Savich continued after a moment, voice calm and slow, “Would you have come to the hospital to see Bruce?”
Coop heard cursing vile enough to curl his mother’s hair. After she’d run down again, Savich said, “You’re not going to have another try at Ann Marie Slatter. She’s safe now.
“No, don’t congratulate yourself on that, either. The redhead isn’t dead; your drugs didn’t kill her. She’s very much alive, and she will stay that way, just as Ann Marie Slatter will.
“Listen, Kirsten, you need to stop this. What you’re doing isn’t about them, anyway. You need to meet me alone, and we can have it out. That’s what you want, isn’t it? Or do you want to hide and try to shoot me from a hundred yards away again? Yep, we found where you’d been crouched down, waiting to get a good shot at me. But you missed, didn’t you? Why was that? I guess you’re just not good enough.”
There was more screaming, and Savich held the phone a bit away from his ear.
“You can try to kill me, Kirsten, but what makes you think you’ll do better next time? How did you get my cell number?” After a pause, he said, “Yes, I did ask our unit secretary to give out my number to any woman who called. Again, wouldn’t you have done the same thing?”
She didn’t answer; she hung up. Savich pushed a button on his cell. “Dane, where is she?”
“She was moving in a vehicle near Arlington National Cemetery. We lost her when she turned off her cell. The cops are on their way. We’ve got to hope she’s still driving the Monte Carlo.”

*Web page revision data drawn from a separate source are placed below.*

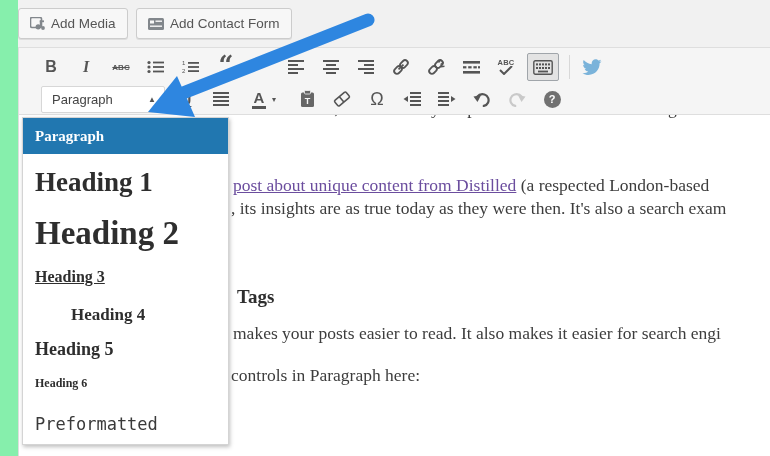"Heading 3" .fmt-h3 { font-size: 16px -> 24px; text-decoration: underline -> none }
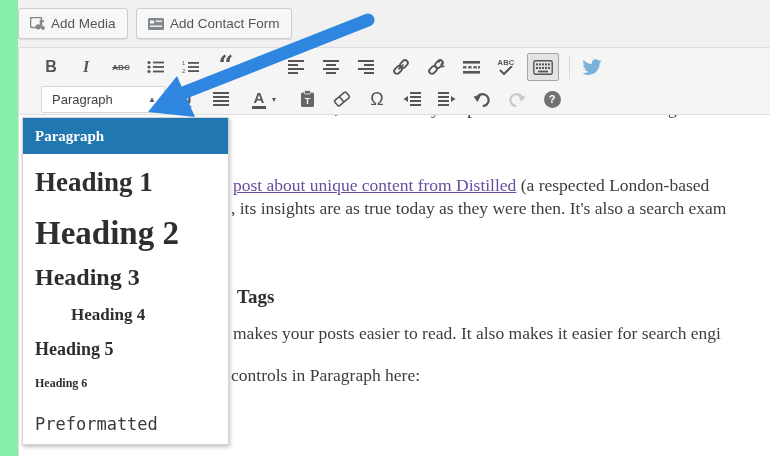"Tags" div.cline { top: 286px -> 270px }
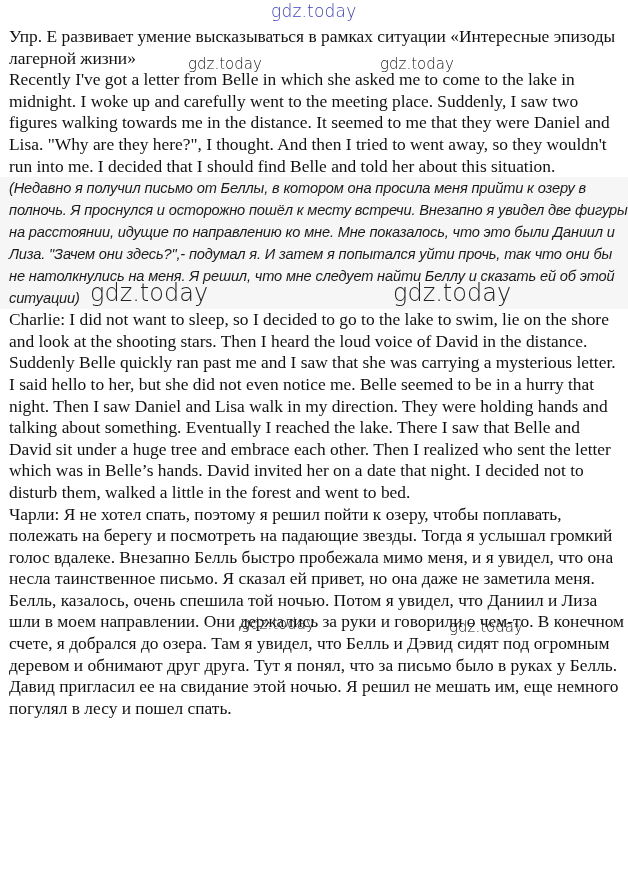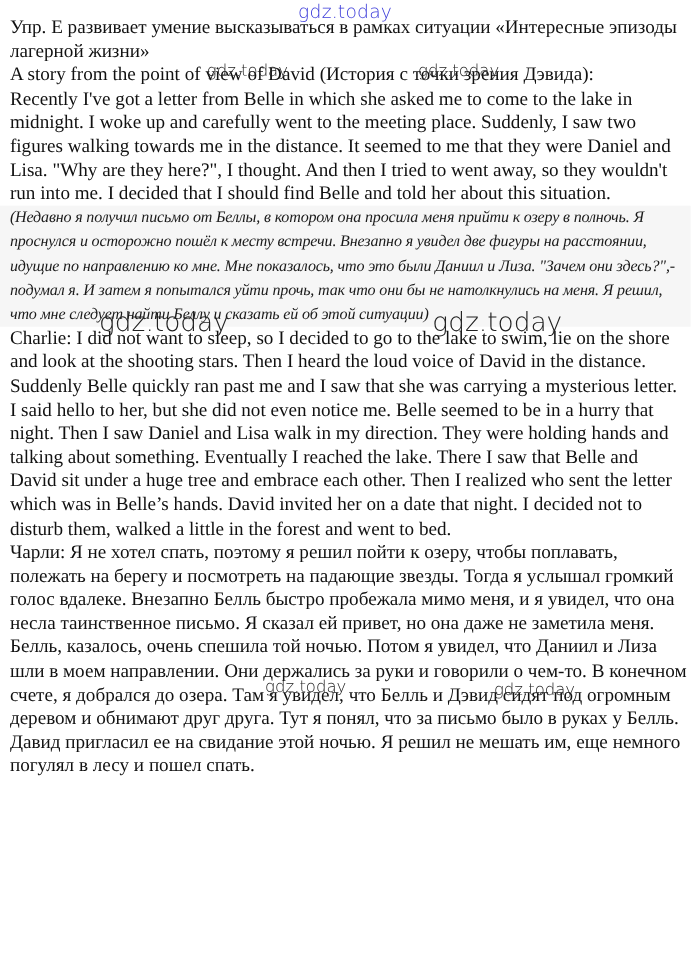"Упр. E развивает умение высказываться" .content { top: 14px -> 26px }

Savich slipped his cell back into his breast pocket. “Now we wait.” He added, more to himself than to the group, “Sherlock will be back later, after she drops Sean with his grandmother and Senator Monroe. We wanted him as far away from Kirsten as possible.” He paused, remembering the park and how scared he’d been. He drew a deep breath. “Unless we’re lucky, they won’t know what she’s driving, but she’ll call me back after—”
“After what?” Coop asked.
Savich’s voice was utterly emotionless. “She’s in a killing rage. Someone in Virginia will die very soon now.”